═════ DATA SHOWN

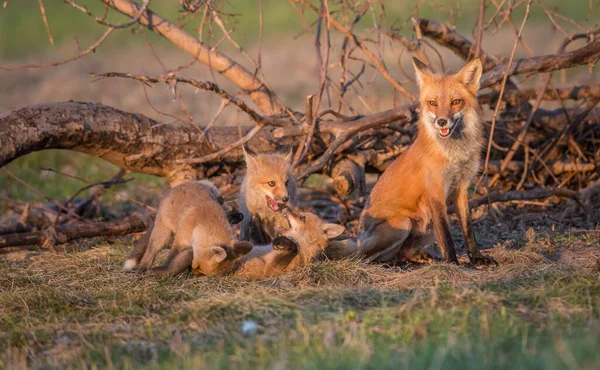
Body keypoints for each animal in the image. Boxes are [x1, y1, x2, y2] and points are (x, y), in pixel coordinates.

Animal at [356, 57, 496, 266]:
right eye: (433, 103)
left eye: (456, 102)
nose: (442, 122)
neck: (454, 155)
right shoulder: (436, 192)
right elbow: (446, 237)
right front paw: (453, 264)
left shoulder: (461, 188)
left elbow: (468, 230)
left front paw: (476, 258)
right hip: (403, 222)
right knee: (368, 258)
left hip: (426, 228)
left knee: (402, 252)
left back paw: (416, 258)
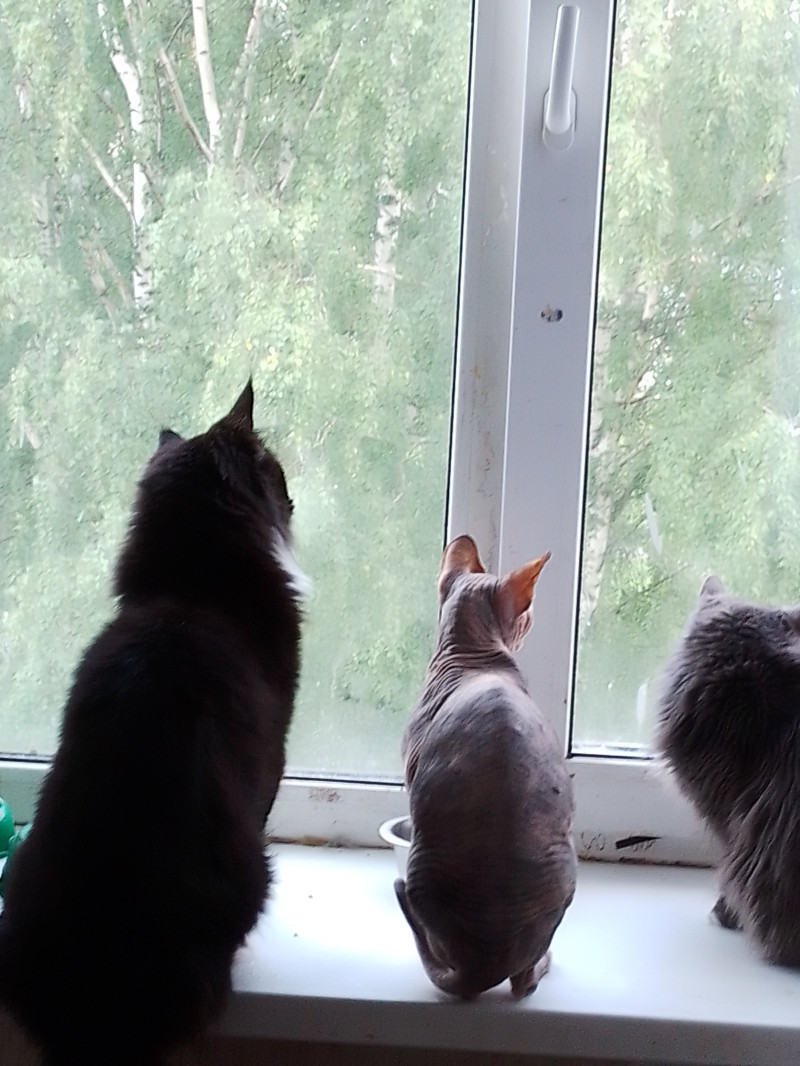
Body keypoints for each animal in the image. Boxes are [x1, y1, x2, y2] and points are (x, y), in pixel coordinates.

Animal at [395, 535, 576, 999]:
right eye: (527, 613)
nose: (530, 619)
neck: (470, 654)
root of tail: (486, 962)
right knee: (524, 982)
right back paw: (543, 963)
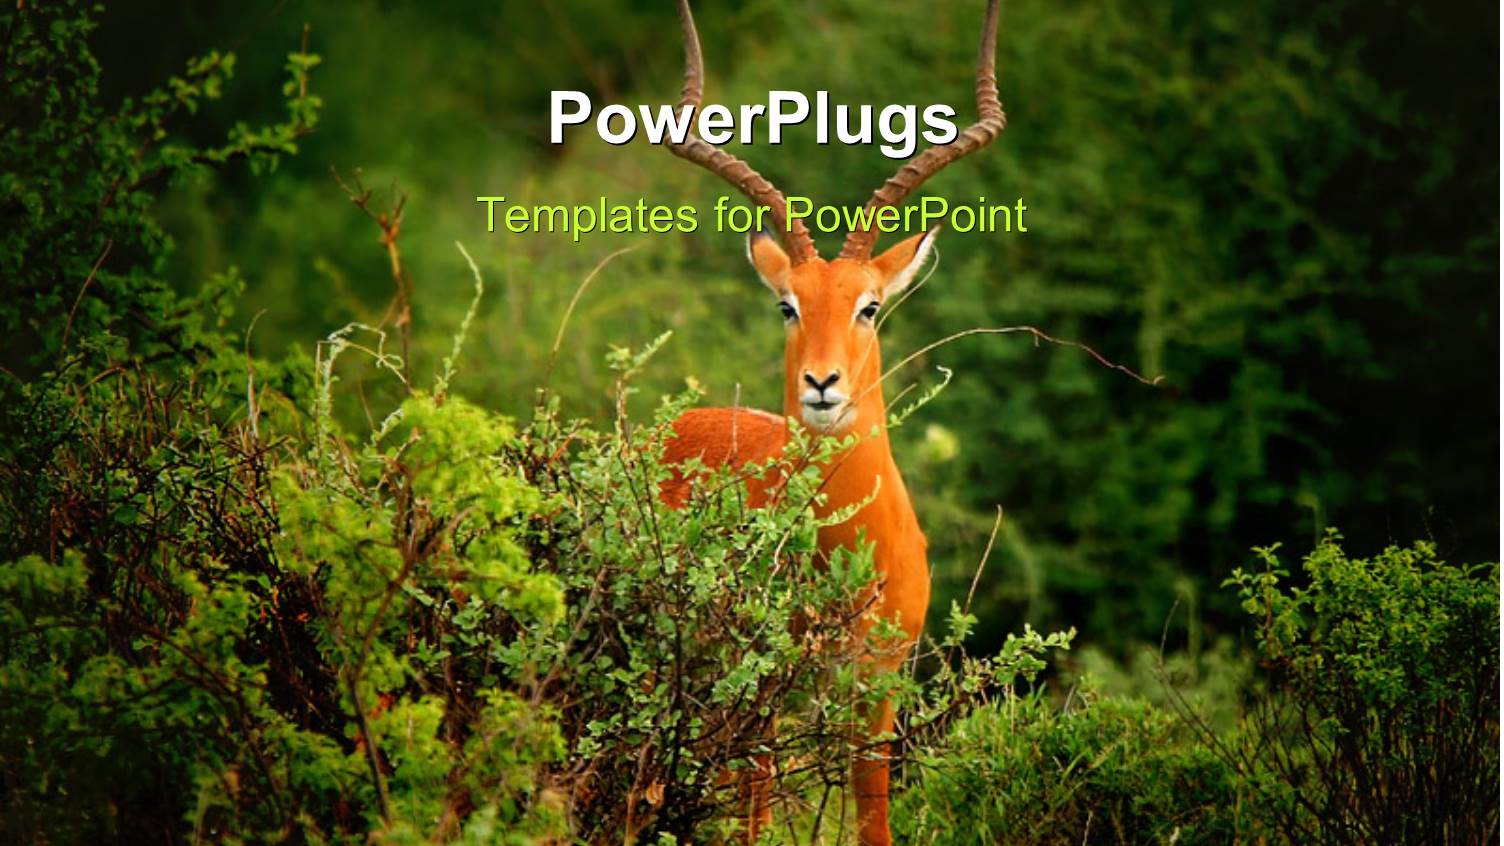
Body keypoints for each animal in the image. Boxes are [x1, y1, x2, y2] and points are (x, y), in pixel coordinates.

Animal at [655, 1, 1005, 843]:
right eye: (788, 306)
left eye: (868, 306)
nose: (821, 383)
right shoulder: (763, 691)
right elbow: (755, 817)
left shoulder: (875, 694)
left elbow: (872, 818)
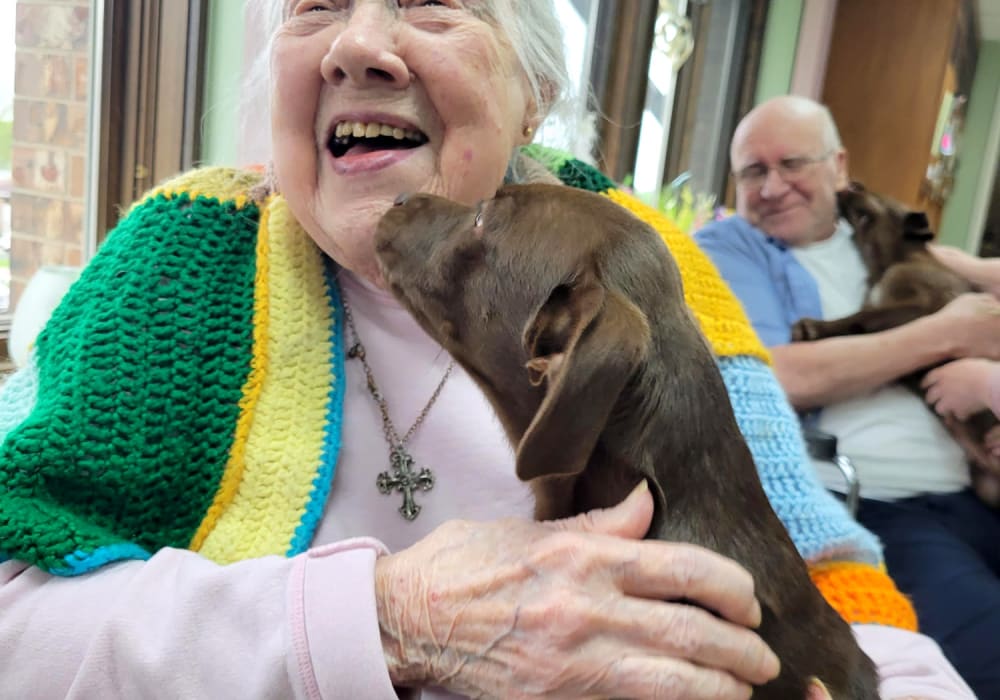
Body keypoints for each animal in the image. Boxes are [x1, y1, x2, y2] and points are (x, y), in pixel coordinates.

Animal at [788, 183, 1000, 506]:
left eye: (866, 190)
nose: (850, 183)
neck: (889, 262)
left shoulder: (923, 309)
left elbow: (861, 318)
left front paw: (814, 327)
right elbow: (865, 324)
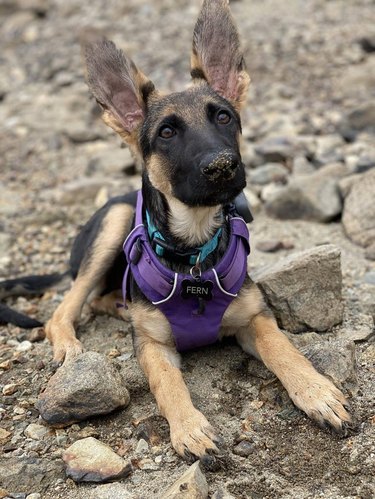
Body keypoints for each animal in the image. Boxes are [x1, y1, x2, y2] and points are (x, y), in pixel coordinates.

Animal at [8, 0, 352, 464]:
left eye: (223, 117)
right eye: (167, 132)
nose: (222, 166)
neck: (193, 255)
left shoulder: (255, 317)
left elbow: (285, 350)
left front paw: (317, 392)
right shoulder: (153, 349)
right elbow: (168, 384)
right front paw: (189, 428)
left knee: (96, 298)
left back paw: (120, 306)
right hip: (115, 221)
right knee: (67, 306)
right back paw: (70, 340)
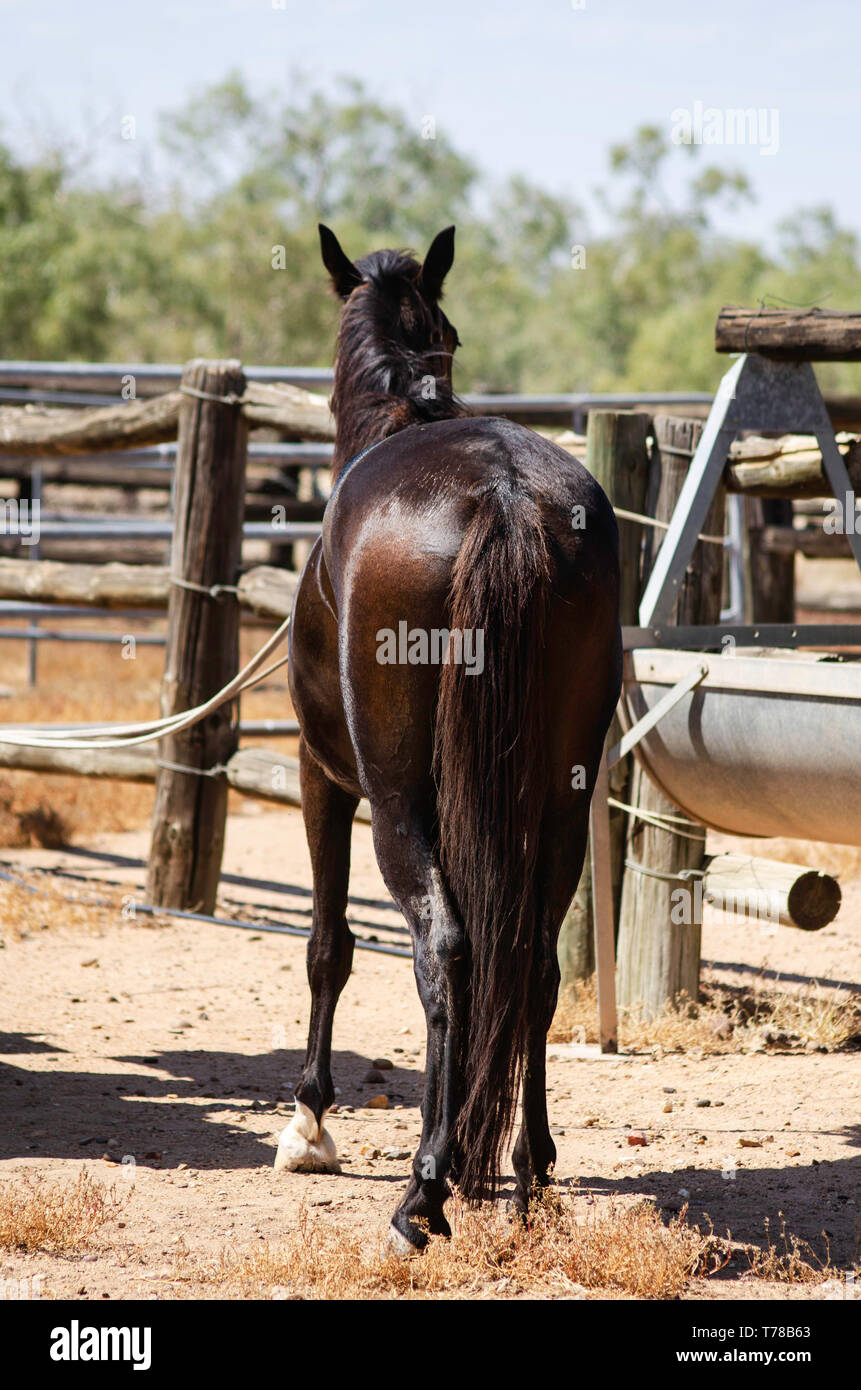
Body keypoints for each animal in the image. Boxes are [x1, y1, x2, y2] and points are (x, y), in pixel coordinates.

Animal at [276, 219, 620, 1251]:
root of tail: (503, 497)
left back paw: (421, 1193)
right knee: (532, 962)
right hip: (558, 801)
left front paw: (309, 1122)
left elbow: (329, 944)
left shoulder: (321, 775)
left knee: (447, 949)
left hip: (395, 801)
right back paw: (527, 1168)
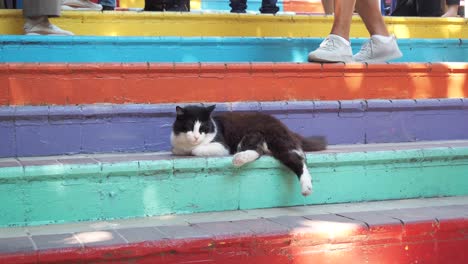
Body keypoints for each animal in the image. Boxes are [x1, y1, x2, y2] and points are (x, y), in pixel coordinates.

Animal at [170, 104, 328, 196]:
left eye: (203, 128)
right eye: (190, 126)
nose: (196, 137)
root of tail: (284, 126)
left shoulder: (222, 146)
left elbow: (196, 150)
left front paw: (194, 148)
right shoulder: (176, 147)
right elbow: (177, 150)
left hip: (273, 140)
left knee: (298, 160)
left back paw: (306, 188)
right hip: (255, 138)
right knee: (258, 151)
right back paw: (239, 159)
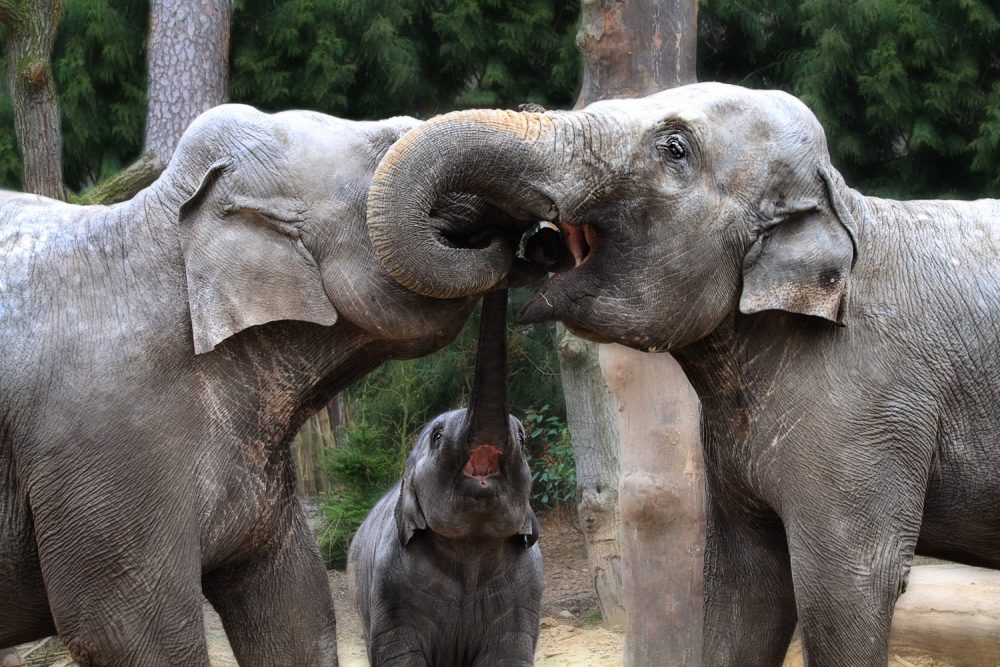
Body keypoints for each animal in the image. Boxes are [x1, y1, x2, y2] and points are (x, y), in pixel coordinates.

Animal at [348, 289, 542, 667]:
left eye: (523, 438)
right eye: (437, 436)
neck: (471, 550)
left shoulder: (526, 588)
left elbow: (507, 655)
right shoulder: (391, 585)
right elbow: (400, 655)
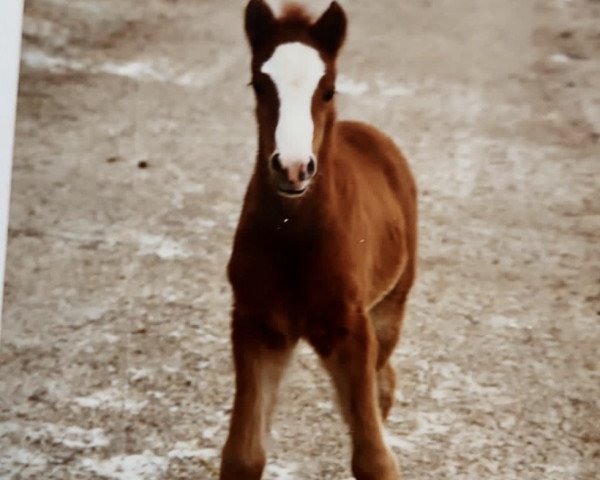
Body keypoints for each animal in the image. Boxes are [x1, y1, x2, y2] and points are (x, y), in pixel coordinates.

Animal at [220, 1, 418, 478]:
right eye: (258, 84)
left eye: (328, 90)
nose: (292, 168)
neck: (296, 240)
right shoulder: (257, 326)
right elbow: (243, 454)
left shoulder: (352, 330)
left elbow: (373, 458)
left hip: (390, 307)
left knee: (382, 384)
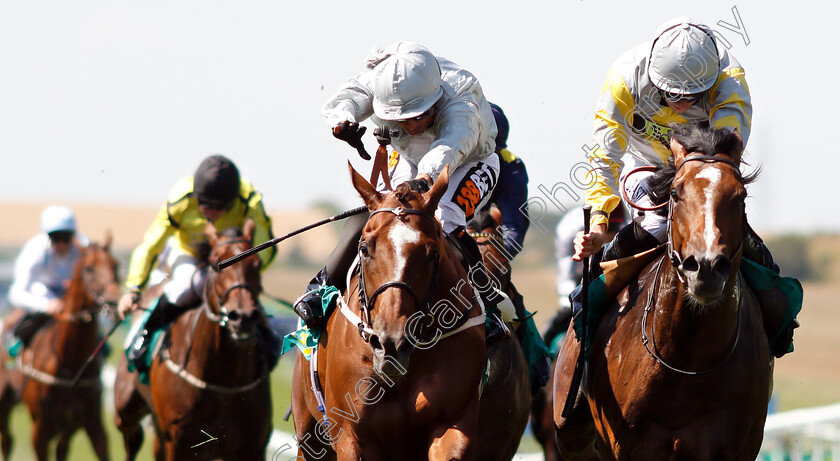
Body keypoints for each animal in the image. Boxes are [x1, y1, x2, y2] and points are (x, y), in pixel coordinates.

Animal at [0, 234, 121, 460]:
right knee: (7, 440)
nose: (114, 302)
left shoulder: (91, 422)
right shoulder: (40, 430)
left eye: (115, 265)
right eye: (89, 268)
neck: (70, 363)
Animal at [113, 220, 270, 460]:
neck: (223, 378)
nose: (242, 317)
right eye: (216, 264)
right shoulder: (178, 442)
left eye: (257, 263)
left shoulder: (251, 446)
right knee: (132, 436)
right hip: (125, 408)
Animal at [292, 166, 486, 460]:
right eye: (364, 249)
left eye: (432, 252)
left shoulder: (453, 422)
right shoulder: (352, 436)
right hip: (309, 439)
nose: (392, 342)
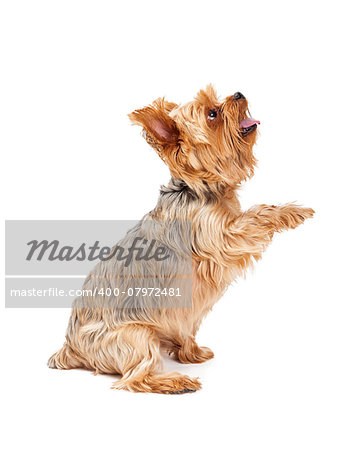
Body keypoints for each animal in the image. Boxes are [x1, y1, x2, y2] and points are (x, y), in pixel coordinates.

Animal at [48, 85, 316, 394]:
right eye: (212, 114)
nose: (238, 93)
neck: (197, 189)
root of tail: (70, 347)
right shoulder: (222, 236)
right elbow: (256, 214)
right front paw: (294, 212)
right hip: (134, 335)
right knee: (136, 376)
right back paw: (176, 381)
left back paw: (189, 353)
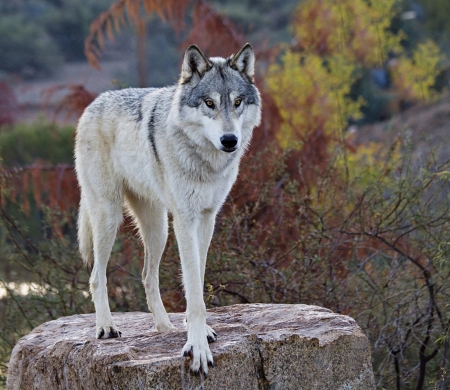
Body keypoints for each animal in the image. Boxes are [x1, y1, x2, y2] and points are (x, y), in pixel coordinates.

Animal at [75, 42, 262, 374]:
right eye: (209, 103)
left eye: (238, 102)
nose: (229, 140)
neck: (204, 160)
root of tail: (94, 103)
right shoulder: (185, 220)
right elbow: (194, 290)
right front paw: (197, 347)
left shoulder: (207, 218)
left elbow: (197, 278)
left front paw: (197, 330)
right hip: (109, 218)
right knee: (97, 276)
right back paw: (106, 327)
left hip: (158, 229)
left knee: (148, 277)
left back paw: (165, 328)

══════════

DIRECTIONS FOR THIS TASK »
Write out word for word the lines above that run from the one with "right eye: (437, 436)" to the one with "left shoulder: (352, 330)". Include both end lines; exclude the images.

RESPONSE AREA »
right eye: (437, 436)
neck: (471, 550)
left shoulder: (526, 588)
left elbow: (507, 655)
right shoulder: (391, 585)
right elbow: (400, 655)
Body keypoints for each animal in the image. Boxes are [x1, y1, x2, y2] and points are (x, y), in pixel coordinates.

Animal at [220, 1, 418, 478]:
right eye: (258, 84)
left eye: (328, 90)
nose: (292, 168)
neck: (296, 240)
right shoulder: (257, 326)
right elbow: (243, 454)
left shoulder: (352, 330)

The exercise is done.